Mas bah, como é que eu fui esquecer aquele monte de regionalismos que eu nunca soube direito? É tri-ruim esta situação.
O bagual de Caxias disse que eu era obrigado a saber de tudo para ser gaúcho. Eu respondi que ainda continuava grosso o suficiente para lhe meter a mão no ouvido, ainda mais que ele carregava um chaveiro do Internacional.
O papudo ainda me encheu de impropérios pela minha grosseria, mas logo vi que era um filho duma china e não perdi meu tempo em dar mais coices.
A filha dele é que interessava. Desconversei o gaudério e me aproximei da prenda com a conversa de que o vestido dela era bonito, mas o conteúdo era mais interessante.
A guria gostou da prosa e já me tornei mais metido que pé em alpargata velho. Aproveitei o churrasco do rodeio e surripiei uma chuleta com vinho, mas o rabugento de Caxias me olhava de soslaio.
Para incomodar o velho puxei uma acordeona e toquei o Hino Farroupilha, o que o tornou mais calmo. A quase sogra delirou com a música e logo estava formado um baile.

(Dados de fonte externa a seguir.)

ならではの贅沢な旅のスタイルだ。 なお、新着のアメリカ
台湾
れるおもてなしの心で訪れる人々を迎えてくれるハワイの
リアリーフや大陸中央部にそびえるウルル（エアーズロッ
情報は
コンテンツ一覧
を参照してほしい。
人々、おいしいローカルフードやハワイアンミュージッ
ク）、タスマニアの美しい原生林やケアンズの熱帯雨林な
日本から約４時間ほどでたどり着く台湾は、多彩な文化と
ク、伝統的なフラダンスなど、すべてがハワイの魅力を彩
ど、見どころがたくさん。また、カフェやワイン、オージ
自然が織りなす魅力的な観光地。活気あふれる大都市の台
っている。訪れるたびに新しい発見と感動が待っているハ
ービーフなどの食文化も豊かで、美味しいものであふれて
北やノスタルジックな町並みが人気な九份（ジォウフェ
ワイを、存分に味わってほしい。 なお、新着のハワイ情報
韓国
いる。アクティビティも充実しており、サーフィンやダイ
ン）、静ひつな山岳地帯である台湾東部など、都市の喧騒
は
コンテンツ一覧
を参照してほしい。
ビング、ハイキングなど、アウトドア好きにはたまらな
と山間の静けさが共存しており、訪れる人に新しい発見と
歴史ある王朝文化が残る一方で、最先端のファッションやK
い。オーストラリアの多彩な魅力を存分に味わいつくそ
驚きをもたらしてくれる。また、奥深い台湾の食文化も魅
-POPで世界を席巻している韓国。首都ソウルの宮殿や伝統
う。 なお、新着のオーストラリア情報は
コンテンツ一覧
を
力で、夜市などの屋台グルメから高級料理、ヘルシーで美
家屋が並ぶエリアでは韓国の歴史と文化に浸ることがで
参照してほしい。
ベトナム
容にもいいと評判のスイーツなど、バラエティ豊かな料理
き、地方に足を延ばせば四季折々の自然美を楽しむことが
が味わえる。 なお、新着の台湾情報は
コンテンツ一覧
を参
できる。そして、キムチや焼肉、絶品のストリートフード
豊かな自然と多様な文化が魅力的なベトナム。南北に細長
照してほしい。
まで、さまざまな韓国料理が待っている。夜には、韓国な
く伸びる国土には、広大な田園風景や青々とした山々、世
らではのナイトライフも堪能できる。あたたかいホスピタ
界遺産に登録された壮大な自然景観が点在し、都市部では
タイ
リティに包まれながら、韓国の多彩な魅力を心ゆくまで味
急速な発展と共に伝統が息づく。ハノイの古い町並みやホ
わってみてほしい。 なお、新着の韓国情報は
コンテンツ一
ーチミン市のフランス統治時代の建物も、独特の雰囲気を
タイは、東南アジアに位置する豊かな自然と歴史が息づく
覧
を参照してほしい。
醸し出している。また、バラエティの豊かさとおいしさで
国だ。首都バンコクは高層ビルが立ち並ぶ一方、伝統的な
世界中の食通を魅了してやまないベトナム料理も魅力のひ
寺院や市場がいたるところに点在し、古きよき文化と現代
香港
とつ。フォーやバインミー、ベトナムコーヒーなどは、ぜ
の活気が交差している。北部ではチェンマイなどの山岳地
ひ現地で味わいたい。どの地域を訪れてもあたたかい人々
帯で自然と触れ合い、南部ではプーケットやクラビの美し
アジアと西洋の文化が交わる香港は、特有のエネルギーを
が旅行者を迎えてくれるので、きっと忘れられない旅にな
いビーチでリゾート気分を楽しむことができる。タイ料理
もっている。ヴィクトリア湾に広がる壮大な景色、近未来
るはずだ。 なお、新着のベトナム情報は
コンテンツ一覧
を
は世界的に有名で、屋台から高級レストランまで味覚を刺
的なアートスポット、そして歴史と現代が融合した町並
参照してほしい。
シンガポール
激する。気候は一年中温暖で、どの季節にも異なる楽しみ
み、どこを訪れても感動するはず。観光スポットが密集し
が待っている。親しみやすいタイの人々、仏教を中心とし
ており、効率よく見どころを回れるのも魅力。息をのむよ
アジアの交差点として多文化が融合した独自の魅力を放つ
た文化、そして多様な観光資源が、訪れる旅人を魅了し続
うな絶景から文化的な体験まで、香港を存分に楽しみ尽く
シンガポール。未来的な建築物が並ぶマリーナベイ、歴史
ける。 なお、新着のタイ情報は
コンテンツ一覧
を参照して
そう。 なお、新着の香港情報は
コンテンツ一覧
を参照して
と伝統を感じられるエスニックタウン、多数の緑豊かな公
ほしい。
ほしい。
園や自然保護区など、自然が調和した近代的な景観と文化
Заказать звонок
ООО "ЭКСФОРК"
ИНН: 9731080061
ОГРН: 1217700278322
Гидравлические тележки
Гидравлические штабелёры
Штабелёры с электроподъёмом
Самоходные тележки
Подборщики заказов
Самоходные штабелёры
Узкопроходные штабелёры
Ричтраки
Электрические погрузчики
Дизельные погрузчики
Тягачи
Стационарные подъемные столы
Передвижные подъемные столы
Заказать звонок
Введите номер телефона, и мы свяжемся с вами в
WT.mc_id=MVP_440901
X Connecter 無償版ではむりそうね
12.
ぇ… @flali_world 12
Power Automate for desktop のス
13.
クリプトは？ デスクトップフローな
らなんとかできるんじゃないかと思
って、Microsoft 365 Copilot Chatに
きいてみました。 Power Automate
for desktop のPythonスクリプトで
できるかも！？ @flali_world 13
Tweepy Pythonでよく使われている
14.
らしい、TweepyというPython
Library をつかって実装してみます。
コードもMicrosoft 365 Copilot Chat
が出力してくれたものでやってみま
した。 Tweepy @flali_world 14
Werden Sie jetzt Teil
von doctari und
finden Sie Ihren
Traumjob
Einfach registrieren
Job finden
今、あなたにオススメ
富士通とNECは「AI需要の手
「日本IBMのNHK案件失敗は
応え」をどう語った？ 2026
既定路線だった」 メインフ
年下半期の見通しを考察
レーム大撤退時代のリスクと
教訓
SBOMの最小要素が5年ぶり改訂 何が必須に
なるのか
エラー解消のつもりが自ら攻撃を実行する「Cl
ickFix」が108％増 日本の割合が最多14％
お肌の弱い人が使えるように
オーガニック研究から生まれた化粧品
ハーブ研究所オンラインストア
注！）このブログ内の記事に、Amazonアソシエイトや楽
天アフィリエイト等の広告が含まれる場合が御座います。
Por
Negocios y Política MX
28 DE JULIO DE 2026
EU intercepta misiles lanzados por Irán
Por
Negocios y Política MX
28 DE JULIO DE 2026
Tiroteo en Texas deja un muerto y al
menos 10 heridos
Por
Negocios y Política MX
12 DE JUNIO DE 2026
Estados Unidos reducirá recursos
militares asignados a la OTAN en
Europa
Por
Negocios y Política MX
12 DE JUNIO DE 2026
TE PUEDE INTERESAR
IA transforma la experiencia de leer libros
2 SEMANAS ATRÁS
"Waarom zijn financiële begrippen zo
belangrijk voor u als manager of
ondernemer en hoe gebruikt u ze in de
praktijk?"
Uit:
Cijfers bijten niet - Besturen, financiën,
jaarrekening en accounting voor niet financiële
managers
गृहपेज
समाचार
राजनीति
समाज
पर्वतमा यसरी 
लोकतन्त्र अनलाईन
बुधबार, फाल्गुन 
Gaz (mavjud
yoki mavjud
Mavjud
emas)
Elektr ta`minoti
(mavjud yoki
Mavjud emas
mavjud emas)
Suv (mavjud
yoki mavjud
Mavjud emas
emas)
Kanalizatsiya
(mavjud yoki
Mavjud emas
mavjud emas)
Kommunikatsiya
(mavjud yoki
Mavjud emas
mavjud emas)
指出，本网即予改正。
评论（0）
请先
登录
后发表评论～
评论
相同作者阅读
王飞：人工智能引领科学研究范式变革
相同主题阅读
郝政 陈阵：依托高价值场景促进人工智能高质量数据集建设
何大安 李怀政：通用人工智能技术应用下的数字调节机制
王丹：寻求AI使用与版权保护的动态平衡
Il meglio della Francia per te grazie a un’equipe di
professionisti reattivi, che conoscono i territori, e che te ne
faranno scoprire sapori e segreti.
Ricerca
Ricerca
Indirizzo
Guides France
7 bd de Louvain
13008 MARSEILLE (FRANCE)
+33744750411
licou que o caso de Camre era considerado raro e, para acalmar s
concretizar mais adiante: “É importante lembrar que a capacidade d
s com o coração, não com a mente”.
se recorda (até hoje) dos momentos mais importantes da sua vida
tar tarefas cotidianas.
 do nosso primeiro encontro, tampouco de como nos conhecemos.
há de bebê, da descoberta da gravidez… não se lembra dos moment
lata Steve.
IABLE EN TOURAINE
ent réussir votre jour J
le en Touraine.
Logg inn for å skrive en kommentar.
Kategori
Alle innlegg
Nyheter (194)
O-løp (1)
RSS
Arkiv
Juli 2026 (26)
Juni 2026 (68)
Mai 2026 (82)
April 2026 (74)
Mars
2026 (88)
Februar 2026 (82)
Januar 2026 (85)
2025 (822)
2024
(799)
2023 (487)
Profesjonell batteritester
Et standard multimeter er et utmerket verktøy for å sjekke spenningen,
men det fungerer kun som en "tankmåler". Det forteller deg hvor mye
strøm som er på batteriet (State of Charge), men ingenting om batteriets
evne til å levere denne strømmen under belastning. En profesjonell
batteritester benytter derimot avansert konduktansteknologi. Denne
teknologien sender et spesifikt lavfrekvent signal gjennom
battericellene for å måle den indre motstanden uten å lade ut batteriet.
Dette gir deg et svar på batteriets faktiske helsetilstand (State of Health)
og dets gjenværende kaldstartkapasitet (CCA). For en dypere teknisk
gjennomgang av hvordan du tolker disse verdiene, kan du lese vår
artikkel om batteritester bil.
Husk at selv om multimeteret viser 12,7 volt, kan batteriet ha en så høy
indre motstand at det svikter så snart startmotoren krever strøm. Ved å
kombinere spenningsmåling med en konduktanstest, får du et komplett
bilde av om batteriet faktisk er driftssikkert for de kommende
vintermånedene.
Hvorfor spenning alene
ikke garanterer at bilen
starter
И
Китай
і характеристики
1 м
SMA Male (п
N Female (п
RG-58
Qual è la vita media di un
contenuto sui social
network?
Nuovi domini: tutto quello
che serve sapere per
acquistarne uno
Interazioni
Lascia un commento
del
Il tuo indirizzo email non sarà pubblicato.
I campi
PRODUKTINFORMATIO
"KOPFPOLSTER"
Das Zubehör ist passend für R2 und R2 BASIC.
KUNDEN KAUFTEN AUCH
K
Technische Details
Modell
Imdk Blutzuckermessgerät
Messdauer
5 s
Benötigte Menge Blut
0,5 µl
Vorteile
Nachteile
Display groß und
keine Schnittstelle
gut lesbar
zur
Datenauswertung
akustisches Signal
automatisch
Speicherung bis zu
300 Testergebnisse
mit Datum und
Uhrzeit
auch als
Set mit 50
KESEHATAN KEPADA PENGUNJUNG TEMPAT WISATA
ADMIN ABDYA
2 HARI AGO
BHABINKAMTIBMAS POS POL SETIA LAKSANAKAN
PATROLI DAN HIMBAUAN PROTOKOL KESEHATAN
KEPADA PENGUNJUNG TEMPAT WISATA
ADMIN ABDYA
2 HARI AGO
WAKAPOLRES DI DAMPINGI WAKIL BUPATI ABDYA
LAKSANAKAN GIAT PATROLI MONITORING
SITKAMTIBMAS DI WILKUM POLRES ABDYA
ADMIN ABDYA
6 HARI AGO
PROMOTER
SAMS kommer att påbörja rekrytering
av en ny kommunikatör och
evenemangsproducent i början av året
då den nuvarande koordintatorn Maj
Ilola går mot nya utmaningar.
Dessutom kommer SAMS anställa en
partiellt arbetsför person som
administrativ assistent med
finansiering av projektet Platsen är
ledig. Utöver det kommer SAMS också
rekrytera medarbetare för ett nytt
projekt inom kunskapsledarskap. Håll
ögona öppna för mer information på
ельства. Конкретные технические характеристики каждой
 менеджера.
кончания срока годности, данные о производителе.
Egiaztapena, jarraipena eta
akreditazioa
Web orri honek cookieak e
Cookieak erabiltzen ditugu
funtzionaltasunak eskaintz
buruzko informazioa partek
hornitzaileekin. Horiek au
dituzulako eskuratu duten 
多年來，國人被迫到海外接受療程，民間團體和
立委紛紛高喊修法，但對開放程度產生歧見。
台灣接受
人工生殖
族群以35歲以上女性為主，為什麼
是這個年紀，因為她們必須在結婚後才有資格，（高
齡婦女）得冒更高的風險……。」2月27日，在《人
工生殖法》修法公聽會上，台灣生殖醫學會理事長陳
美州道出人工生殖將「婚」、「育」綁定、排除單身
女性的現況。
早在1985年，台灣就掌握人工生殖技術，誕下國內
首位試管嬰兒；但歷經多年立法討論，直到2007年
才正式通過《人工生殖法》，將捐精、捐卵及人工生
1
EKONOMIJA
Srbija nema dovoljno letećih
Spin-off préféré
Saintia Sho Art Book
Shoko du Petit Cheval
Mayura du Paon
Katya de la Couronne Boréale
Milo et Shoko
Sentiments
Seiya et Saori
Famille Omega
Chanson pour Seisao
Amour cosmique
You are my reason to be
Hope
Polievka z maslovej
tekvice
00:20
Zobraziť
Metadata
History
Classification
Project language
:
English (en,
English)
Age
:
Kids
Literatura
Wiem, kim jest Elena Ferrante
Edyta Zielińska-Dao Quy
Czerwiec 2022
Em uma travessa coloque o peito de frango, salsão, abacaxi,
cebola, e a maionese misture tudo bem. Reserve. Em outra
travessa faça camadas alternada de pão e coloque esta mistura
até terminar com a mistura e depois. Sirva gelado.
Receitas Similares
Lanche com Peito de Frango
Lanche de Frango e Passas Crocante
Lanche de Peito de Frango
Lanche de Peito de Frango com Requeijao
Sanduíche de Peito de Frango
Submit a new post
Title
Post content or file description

Depois de uma dúzia de xotes e vaneirões a família toda já me queria, mas eu mesmo só queria a guria, que mexeu todos os pelos do meu corpo.
Para minha sorte chegou um bagual metido a tocar gaita e lhe passei a missão sem me importar com mais nada.
A chinoca queria dançar, mas eu desajeitado a fiz desistir da idéia. Saí de mansinho com a conversa de caçar boitatá nos arredores do acampamento para me entender com a prenda.
A conversa estava boa, mas o bagual velho que ela chamava de pai tinha uma daquelas lanternas do Paraguai que ilumina até breu e estragou metade dos versos que a gente declamava um para o outro.
O velho gritou bem alto: chega desses monossílabos fechados . Puxou a prenda pela orelha e me apontou um trabuco pela minha audácia de gaúcho da cidade. Respondi com boa vontade a pergunta se queria casar ou morrer, e aí toda família me abraçou.
Para meu azar descobri mais tarde que a prenda já não era tão prendada assim, mas o piazito que nasceu era quase parecido comigo então não reclamei.
Também ia reclamar do que? A filha do homem tinha mil e quinhentos boizinhos no pasto e a fazenda do sogro invadia o Uruguai.
Hoje ajeito o chapéu e saio olhando aquela boiada com o guri na sela, domando os bichos do sogro e criando a cria de um gaúcho mais esperto.
A vida de fazenda até que é boa, e depois de comer carreteiro todos os dias, eu só tenho que me arranjar com a filha do patrão.
Eu agora estou até falando como o pessoal da fronteira, mas esses causos eu vou deixar para outro dia.
A cria tá chorando no fundo do rancho e tenho que tirar uma sesta para me acostumar com a Campanha do Rio Grande.